The 2017 Edelman Trust Barometer identified a worrying decline of trust towards NGOs and charities. We also found evidence of a deep crisis of trust between NGOs and their public. In particular, people distrust NGOs when they were perceived to operate as businesses, in competition with each other, and manipulating people to make them donate. Many felt that ‘all they want is my money’. This distrust runs deep. Most people, even those committed to humanitarianism, talked of NGOs constantly ‘hitting on the same note’ which causes saturation and a hardening of attitudes towards giving and NGOs in general.

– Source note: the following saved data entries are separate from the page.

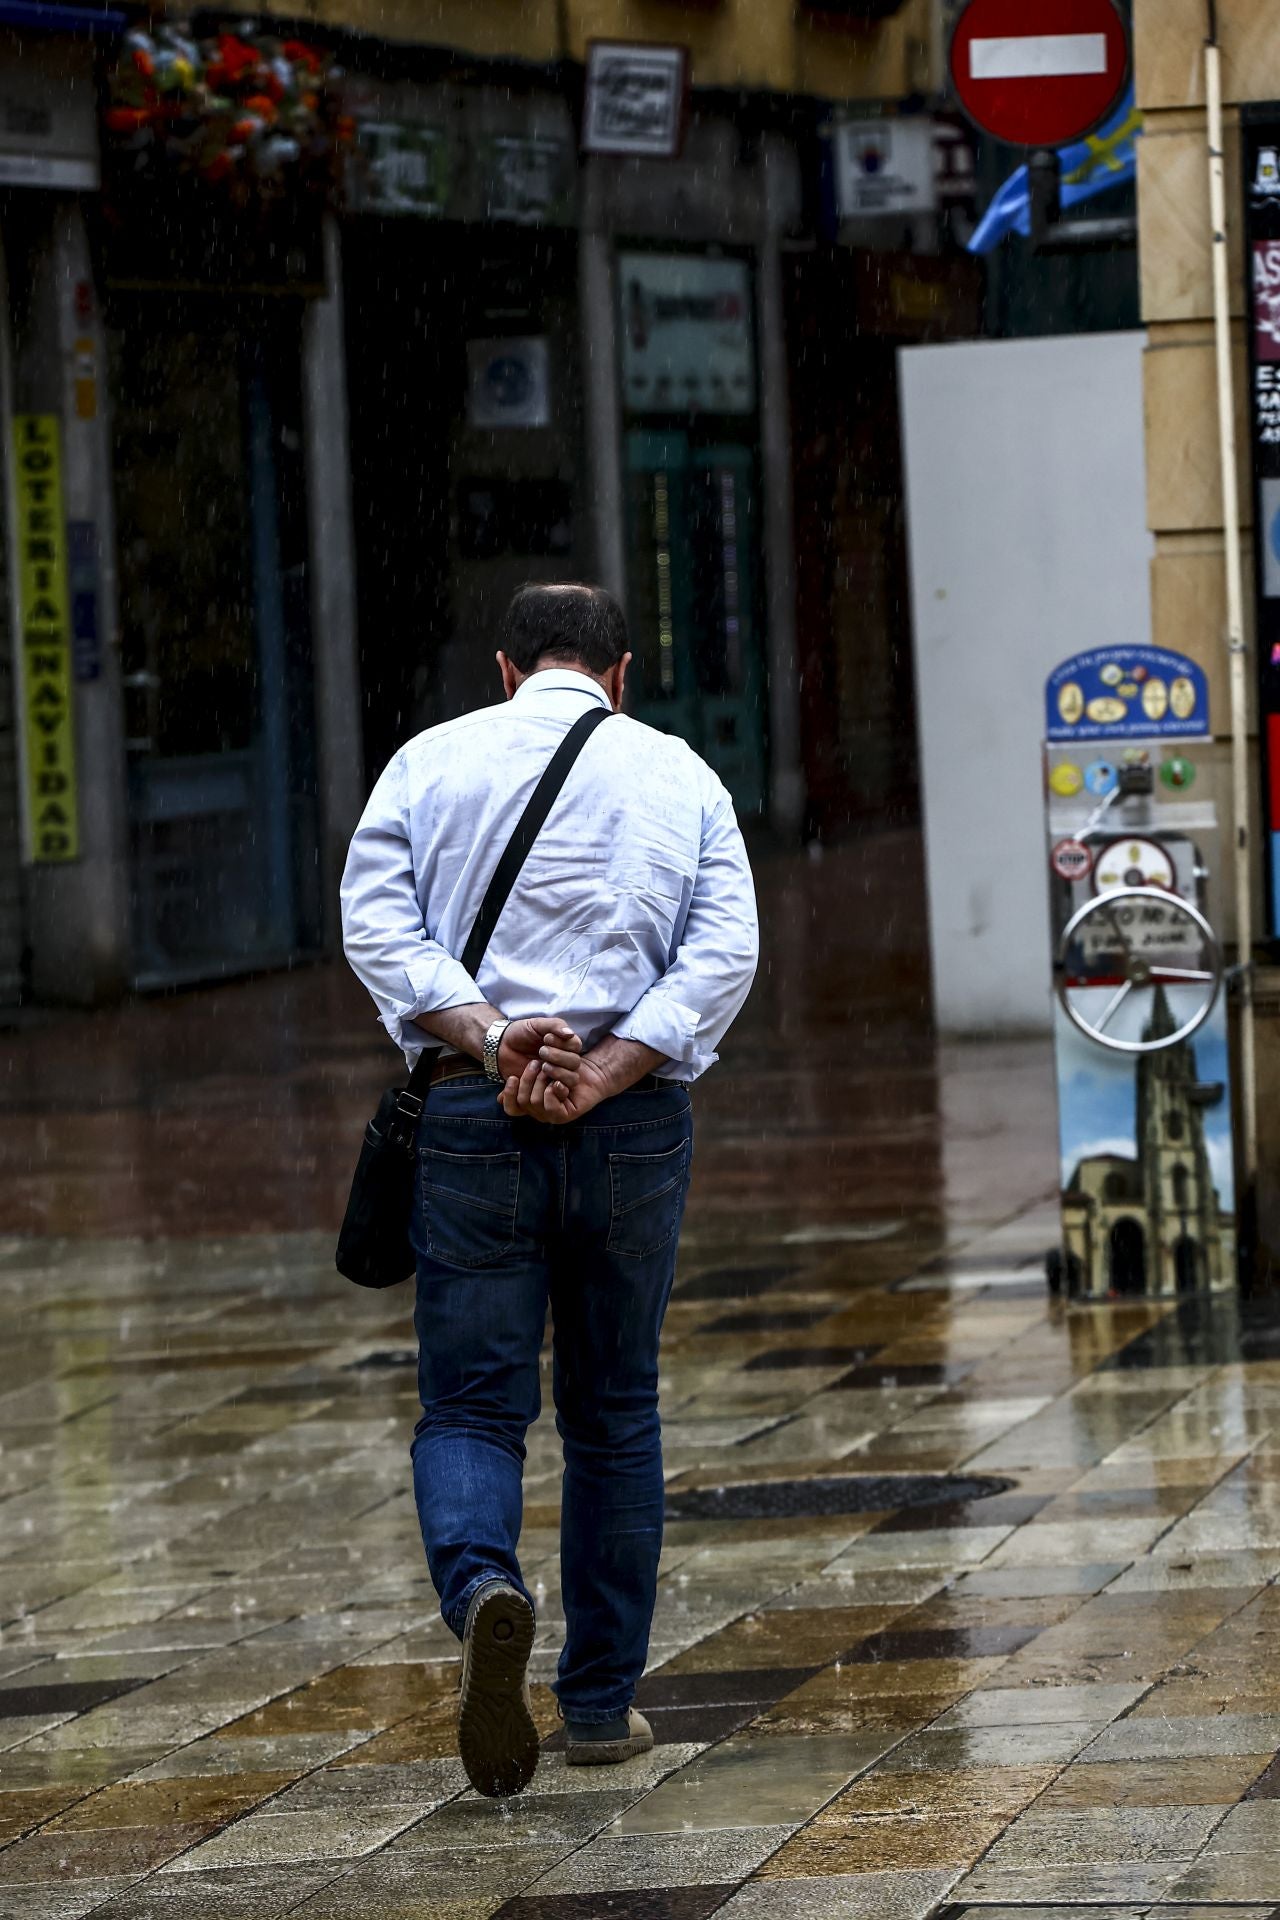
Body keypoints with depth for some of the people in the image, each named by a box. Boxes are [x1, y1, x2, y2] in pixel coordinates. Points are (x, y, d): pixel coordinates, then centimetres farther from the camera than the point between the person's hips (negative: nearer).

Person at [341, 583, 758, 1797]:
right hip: (636, 1120, 1)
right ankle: (603, 1705, 16)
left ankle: (482, 1585, -30)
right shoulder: (681, 777, 8)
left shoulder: (431, 763, 7)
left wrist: (491, 1039, -15)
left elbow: (376, 926, -7)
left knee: (469, 1405, 1)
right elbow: (722, 958, -5)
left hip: (472, 1111, -1)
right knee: (614, 1414, 13)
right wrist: (599, 1078, -12)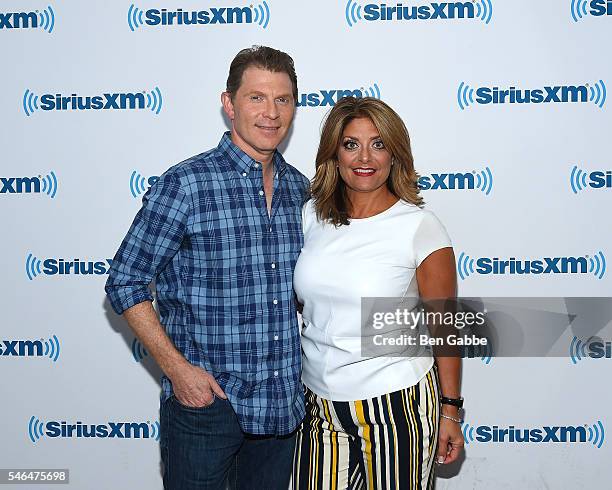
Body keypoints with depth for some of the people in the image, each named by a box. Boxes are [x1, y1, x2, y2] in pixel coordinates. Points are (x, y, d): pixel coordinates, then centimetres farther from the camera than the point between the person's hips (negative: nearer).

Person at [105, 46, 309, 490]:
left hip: (284, 403, 5)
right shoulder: (185, 185, -13)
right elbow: (125, 283, -9)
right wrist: (178, 368, -15)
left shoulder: (300, 189, 4)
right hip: (204, 400, -5)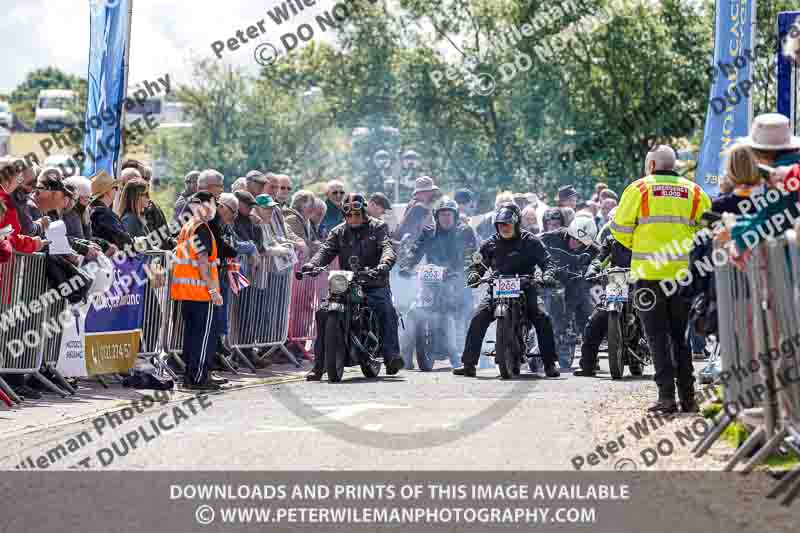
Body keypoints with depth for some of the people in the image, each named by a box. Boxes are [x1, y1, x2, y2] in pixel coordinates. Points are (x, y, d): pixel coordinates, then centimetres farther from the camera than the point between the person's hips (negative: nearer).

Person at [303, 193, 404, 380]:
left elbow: (387, 247, -12)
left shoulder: (378, 227, 5)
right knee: (323, 312, -15)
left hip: (374, 285, -3)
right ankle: (319, 365, -9)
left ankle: (392, 357, -35)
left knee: (387, 310, -31)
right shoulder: (338, 232, 14)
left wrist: (384, 265, -36)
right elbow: (326, 250, -1)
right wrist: (312, 264, -25)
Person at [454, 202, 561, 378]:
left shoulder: (530, 242, 2)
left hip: (525, 289, -2)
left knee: (543, 320, -21)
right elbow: (479, 263, 13)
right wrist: (474, 274, -10)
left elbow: (546, 261, -1)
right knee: (478, 318, -20)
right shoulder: (491, 244, 9)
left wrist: (548, 274, -23)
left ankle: (549, 364, -9)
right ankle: (468, 364, -17)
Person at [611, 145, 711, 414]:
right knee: (681, 334, 14)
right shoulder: (694, 192, 9)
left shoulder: (639, 188, 0)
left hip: (649, 272, -3)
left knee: (658, 334, 1)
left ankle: (667, 394, -8)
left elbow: (620, 227, -3)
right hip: (684, 271, 3)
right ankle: (687, 396, 14)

People are angered by this approach and likened most NGOs to marketers (self-serving and manipulative), in contrast with their wished-for model of NGOs as Good Samaritans (altruistic and good people).

Money is not the future

Although monetary donations are essential in enabling NGOs to operate, they are often a form of fleeting participation in that they give people permission to disengage. We found strong evidence of the negative ‘collateral damage’ from this transactional model of engaging the public, which we call the ‘hit and run’ model of humanitarian communication. This form of communication presents the viewer with an emergency scenario, through emotionally-charged images and contents, asking the viewer to donate money so that NGOs can respond to the emergency on their behalf. Put crudely, members of the public feel ‘hit’ emotionally and then disregarded, while NGOs deliver the help. In the short term the ‘hit and run’ model ‘“works” in so far as it is a successful fundraising tool. For this reason, it is understandable that cash-deprived NGOs resort to it so frequently. But it is counterproductive in terms of long-term public engagement. Participants commented that the ‘hit and run’ model enables people to disengage with a good conscience and doesn’t require commitment.

This is where we can learn a lesson from care in the community. When people talk about their model of caring for others, we found that it is relational rather than transactional, and based on commitment. People feel that the ‘hit and run’ transactional approach is dehumanising for themselves (‘all they want is my money’) and for the beneficiaries.

The future for giving then is not money but connectedness. People feel they want to connect to distant suffering in more meaningful ways, which they model on their everyday ways of caring. These ethics of care are deeply rooted in people’s ways of life. One participant talked of wanting to ‘give blood and tears’, not money. That would make his giving meaningful. If we listen to the symbolic, rather than concrete meaning of this, we learn that the British public are looking for symbolic, cognitive and emotional meaningfulness in their giving. On these, meaningful connectedness to humanitarian issues and deeper public participation over time can be built.